Pürüzsüz yanaklarına yayılan tebessümü oldukça kötü niyet barındırıyordu. "Buna bu kadar takılma Mahşer. Hadi, bana bir kahve söyle."

Önüme dönerek bir elimle şakağımı ovaladım. İkisiyle de uğraşamayacaktım, ne halleri varsa görebilirlerdi. Sadece bir şeyler zıkkımlanmak ve kalkıp gitmek istiyordum. "Ee, kahve söyleyemeyecek misin?"

Duman, tırnaklarını masanın üstünde tıkırdattı. "Öğünç müsün dövünç müsün nesin... Her ne haltsan işte, kalk git şu masadan."

Öğünç pişkinliğe devam etti. "Masa senin mi kardeşim?"

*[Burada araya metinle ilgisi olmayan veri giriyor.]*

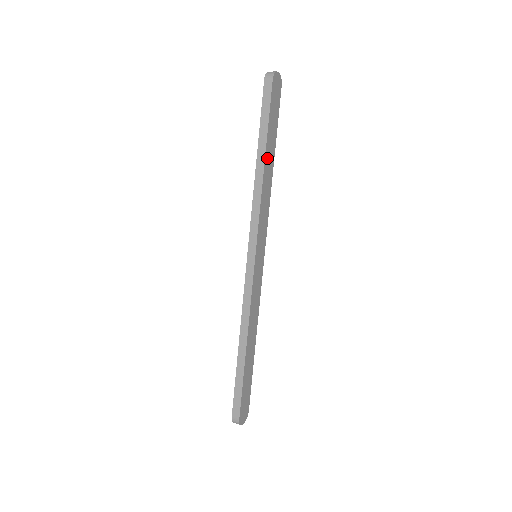
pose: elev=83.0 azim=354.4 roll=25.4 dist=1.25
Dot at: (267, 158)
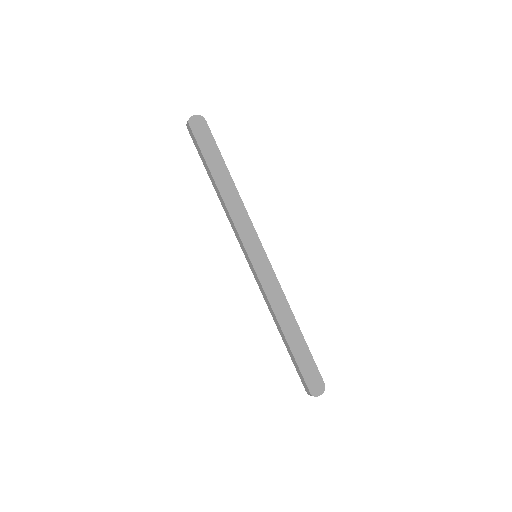
Dot at: (219, 181)
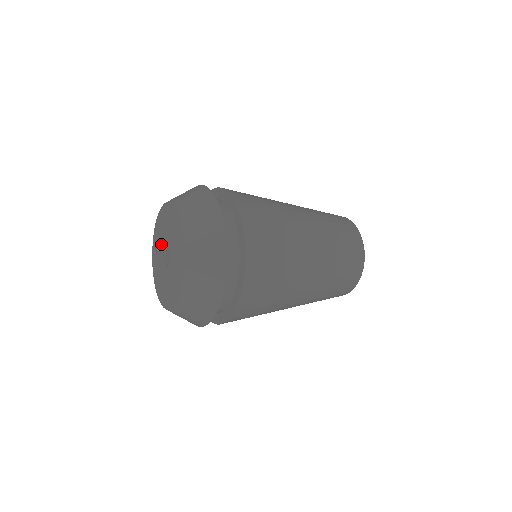
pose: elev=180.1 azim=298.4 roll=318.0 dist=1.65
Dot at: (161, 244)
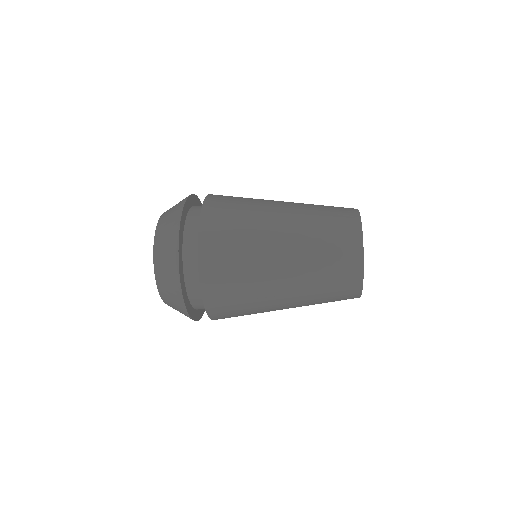
Dot at: occluded
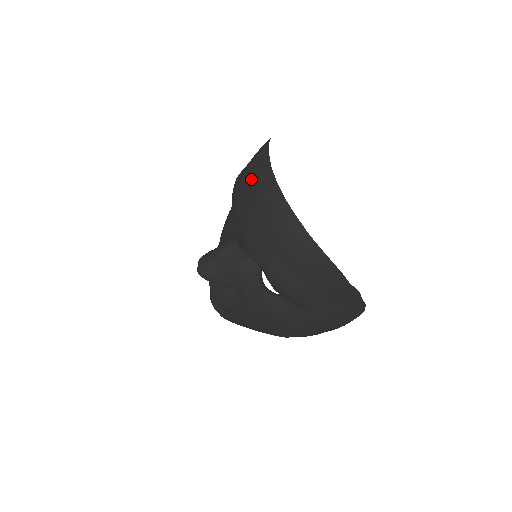
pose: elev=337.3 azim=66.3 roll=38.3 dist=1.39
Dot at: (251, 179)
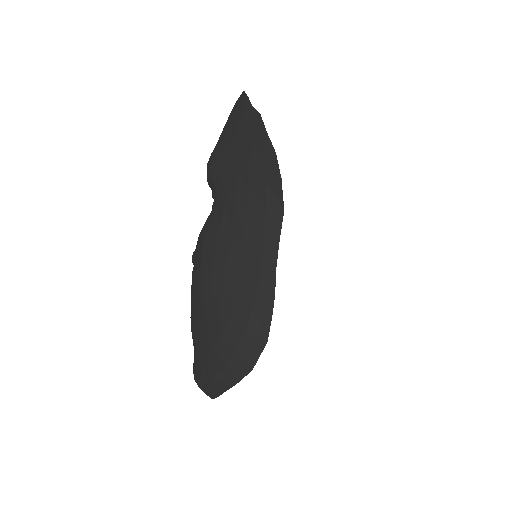
Dot at: occluded
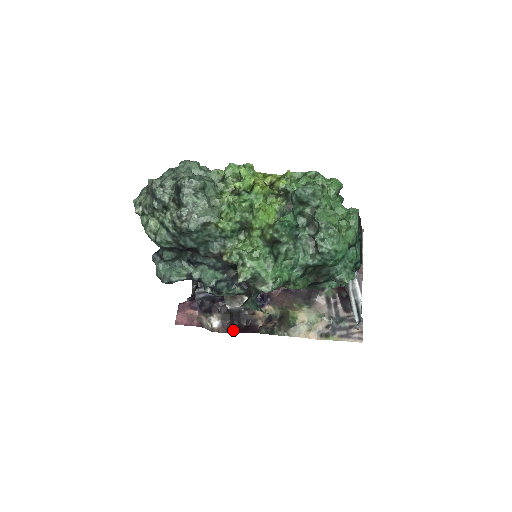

Duymazlıktan gelerek karton bardağımı tekrar kavradım ve kahveyi yarıladım. Duman sakin kalamıyor değil, sakin kalmak istemiyordu zannımca. Elimin tersiyle dudaklarım üstünde biriken kahvenin ıslaklığını kurularken, "Siktir git," dedi Duman, dudaklarının arasından. "Kalk şuradan."

Onlara göz devirdim. Öğünç de gevşekliği bir yana bırakmış, gerilmeye başlamıştı. "Duman mısın köz müsün nesin," dedi tıpkı onun gibi, iğneleyici bir tavırla. "Sana ne? Göt benim, istediğim yere otururum."

"İsteklerimizin ve arzularımızın restleştiği yerde senin isteğin de arzun da sikimde olmaz," dedi Duman, burun kemerini sıkarken. "Kaybol şuradan."

Öğünç onun bu yenilmez ve geri durmaz tavrına olan sinirini fiili bir şekilde belli ederek konuştu. "Pardon da arkadaşım sen kimsin?" dedi, sabrının sınırında olduğunu anlatan sesiyle. "İstediğim yerde otururum, bu mekân zaten benim sayılır. Bak Köz..."

"Duman,” diye düzeltti.

"Tamam," dedi Öğünç, alenen onunla dalga geçmeye çalışarak. "Sen üç günlük herifin tekisin. Kalkıp gitmesi gereken biri varsa o da sensin közcüğüm..."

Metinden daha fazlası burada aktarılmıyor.